Was it flippant? Was it simply imaginative? Perhaps a challenge? I never asked him. Whatever the reason, the question stuck in my head even though, laughingly, I recounted all the reasons why it would be impossible: No money. No elephant. No experience. No reason to justify it. No possibility. No way! However I could not get to sleep that night and began to think outside the box and put aside the impossibilities. I let myself imagine the possibilities! Suppose I was actually able to get an elephant. What then? I quickly started to think in terms of we instead of I, for Richard, my best friend at Cambridge, would have to be involved if anything as far out as this were to work. We shared the same crazy imagination and had already climbed Hannibal’s possible passes together.

What kind of elephant should it be? Well, of course, it would certainly have to be Indian, as African ones were hard to tame and notoriously unreliable. A comforting thought interjected itself as I was reminded that the British Museum had shown us Carthaginian coins with both Indian and African elephants rampant. What about a team? How about equipment? We would need insurance. My mind shut down when I thought of the enormous costs involved, and it was probably at this point that I eventually got to sleep.

Next day was just another day at work, but the evening was free so I got out my little portable typewriter and put together three letters, each to a British consul. Their locations were Geneva, Switzerland; Lyon, France; and Turin, Italy—the closest major cities to the Col de Clapier. My request was simple: Would they happen to known anyone who might have an elephant available for a British expedition over the Alps following Hannibal’s route? Of course, I couldn’t write as a penniless engineering apprentice in the Midlands of England. So with nothing but sheer audacity to back it up, I wrote representing a new entity: The British Alpine Hannibal Expedition.

 There was very little chance of anything in return beyond a courteous letter from one of Her Majesty’s Consul Generals. I did wonder what kind of responses might ensue, and if they would contain just a little whimsy and humor. If you ask a crazy question, you might get a crazy and interesting answer. I could not ask for anything more.

A week later, I was waiting in line for the buffet supper at the YMCA, in possession of a long envelope from Turin that I had just picked up from the mail room. The line was moving slowly, so there was time to open it, revealing the Royal Coat of Arms and the words “British Consulate, Turin,” as the letterhead.

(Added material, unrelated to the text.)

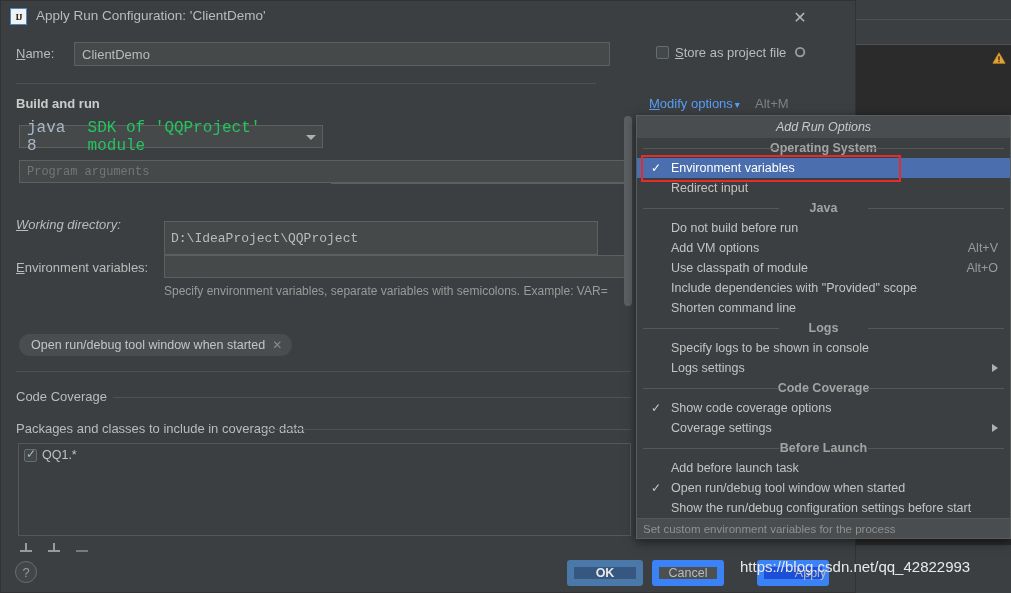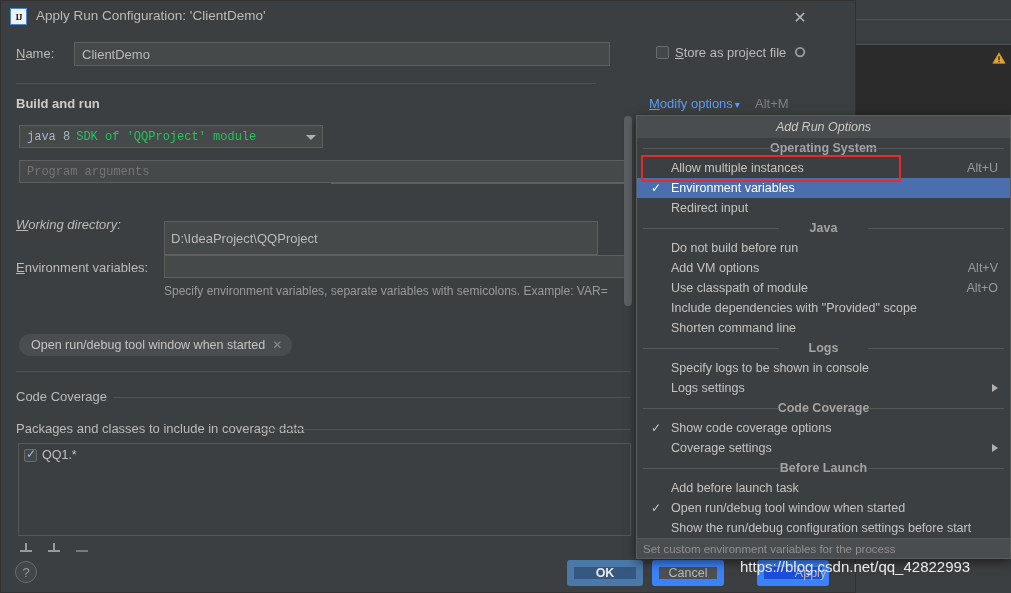"java 8" .combo { font-size: 12px -> 16px }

Sir: Unusual as your request may be – well, unusual, I should perhaps say, for a Consulate – I am happy to inform you that I have been able to secure the offer of an elephant for your projected crossing of the Alps next summer. . . .

My eyes grew wider and wider as I read and reread the letter. It went on to say that on the very day that my letter arrived, La Stampa, the local newspaper, had mentioned a particularly energetic young elephant at the Turin Zoo. Thereupon Mr. Bateman, the Consul General, picked up his phone and called the Zoo, reaching Signor Arduino Terni, Managing Director. Bateman asked: “Would you have an elephant available for a British expedition over the Alps following Hannibal?” Sight unseen and quite incredibly, not only was the response positive, but Signor Terni offered to provide the elephant free of charge. No doubt he thought of this as a good publicity but the sheer act of generosity overwhelmed to me. Our generous Signor Terni had only two requests: that we have the elephant insured and that the crossing would be in the summer rather than in the fall when Hannibal would have been caught in the snow.

Imagining Jumbo, our elephant, striding along with our group as we ascended the Alps,, was still hard for me to consider, but there it was. I had an elephant for a new expedition and the greatest hurdle of all, finances, seemed magically to have disappeared. During the next day or two the reality of the offer began to sink in. But then along came the doubts.